Ekonomik gidişatın gözlemlenebilir bir diğer bulgusu ise sokakta artış gösteren dilenciler olarak öne çıkıyor. Bazı zabıtalardan edinilen bilgilerde, İzmir'de dilenci sayısının tüm müdahalelere rağmen artış gösterdiğinin altı çiziliyor. İzmir sokaklarında konuştuğumuz birçok dilenci ise "Emekliyim" diye tepki gösteriyor. Edindiğimiz bilgilerde, "Biz bile artık insanların içine düştüğü durum karşısında ne diyeceğimizi bilemiyoruz" ifadeleri kullanılıyor.
İşsizliğin ve barınma hakkının içinde bulunduğu olumsuzluklar sokaklara bir 'bulgu' olarak yansırken, 'dilenme kavramı'nın boyut değiştirdiğinin de altı çiziliyor.
"Çocukların kullanımı, sektör haline geldi"

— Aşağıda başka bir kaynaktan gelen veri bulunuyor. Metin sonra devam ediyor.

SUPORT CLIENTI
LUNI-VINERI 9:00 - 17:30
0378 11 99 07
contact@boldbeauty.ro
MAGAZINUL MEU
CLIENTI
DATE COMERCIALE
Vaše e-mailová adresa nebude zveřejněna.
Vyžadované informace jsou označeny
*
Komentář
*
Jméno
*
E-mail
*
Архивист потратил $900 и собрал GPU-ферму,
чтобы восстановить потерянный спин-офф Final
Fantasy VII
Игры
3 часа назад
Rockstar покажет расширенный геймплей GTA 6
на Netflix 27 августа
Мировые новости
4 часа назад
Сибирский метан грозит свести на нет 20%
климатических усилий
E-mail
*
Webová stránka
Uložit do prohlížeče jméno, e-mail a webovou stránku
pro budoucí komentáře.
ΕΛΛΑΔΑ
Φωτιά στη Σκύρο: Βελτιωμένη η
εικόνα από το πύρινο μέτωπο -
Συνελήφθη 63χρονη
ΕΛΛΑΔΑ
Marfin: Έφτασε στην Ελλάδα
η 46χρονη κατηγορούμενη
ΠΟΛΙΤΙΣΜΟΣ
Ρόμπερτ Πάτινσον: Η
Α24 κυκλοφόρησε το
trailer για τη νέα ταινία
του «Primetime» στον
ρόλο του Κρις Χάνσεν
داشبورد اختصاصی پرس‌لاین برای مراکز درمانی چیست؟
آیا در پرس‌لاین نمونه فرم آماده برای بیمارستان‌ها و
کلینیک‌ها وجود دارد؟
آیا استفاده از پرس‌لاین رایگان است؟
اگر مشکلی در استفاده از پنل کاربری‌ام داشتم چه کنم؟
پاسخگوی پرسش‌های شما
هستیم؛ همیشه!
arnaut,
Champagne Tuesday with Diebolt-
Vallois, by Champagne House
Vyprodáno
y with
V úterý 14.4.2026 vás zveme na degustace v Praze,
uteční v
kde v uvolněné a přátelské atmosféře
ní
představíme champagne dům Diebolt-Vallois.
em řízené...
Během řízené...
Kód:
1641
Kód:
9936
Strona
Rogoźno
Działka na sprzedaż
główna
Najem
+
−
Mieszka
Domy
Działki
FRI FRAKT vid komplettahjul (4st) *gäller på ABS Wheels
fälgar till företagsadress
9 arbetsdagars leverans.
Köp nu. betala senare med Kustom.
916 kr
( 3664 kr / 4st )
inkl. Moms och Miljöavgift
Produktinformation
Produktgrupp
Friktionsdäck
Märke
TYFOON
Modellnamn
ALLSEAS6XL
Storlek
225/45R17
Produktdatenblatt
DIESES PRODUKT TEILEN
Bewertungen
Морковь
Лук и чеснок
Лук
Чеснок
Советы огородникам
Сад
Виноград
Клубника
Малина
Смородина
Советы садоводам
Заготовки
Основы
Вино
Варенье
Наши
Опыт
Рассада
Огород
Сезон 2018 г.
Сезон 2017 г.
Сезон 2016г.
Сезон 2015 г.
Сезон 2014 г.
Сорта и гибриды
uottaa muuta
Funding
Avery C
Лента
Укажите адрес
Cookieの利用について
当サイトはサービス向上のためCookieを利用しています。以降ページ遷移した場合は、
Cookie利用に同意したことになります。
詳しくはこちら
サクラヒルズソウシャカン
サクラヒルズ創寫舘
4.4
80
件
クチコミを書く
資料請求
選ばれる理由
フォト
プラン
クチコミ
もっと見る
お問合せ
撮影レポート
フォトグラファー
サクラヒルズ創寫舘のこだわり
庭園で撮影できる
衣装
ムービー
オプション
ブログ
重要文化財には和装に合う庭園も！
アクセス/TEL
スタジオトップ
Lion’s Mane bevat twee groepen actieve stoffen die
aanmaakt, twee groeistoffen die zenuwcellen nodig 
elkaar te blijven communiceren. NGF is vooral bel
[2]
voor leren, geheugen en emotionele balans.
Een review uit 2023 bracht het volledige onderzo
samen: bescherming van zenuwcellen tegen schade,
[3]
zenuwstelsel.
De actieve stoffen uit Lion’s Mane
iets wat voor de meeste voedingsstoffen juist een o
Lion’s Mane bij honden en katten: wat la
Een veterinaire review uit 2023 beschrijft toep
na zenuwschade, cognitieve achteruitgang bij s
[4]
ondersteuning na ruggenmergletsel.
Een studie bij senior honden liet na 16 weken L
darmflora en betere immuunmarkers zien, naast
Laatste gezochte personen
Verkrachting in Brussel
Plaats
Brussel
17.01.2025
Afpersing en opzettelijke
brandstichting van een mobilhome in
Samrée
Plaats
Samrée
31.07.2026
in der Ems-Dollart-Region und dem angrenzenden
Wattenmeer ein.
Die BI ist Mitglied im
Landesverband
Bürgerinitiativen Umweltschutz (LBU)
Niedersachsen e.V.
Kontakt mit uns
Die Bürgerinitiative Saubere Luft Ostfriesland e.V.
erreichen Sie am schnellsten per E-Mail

Edinilen bilgilerde şu detaylar anlatıldı;
"Biz Suriye iç savaşının ilk aylarında birçok toplantı gerçekleştirmiştik. 4 adet ekip kurduk. Bize sosyolog gönderilecek denildi. Ancak bazı aksaklıklar çıktı. O dönemler biz 'dilenme' ile mücadeleyi tek başımıza sürdürdük. Oysa bu mücadele aynı zamanda sosyolojik bir yapıyı da içinde barındırmaktadır. Dilenen vatandaşı bu davranışı nedeniyle yakalıyorsun, alıyorsun, elde ettiği parayı kamulaştırıyorsun ancak, ertesi gün bu vatandaş tekrar dilenmeye başlıyor. Bizim mücadelemiz tam olarak hangi evreye dek sürebilir?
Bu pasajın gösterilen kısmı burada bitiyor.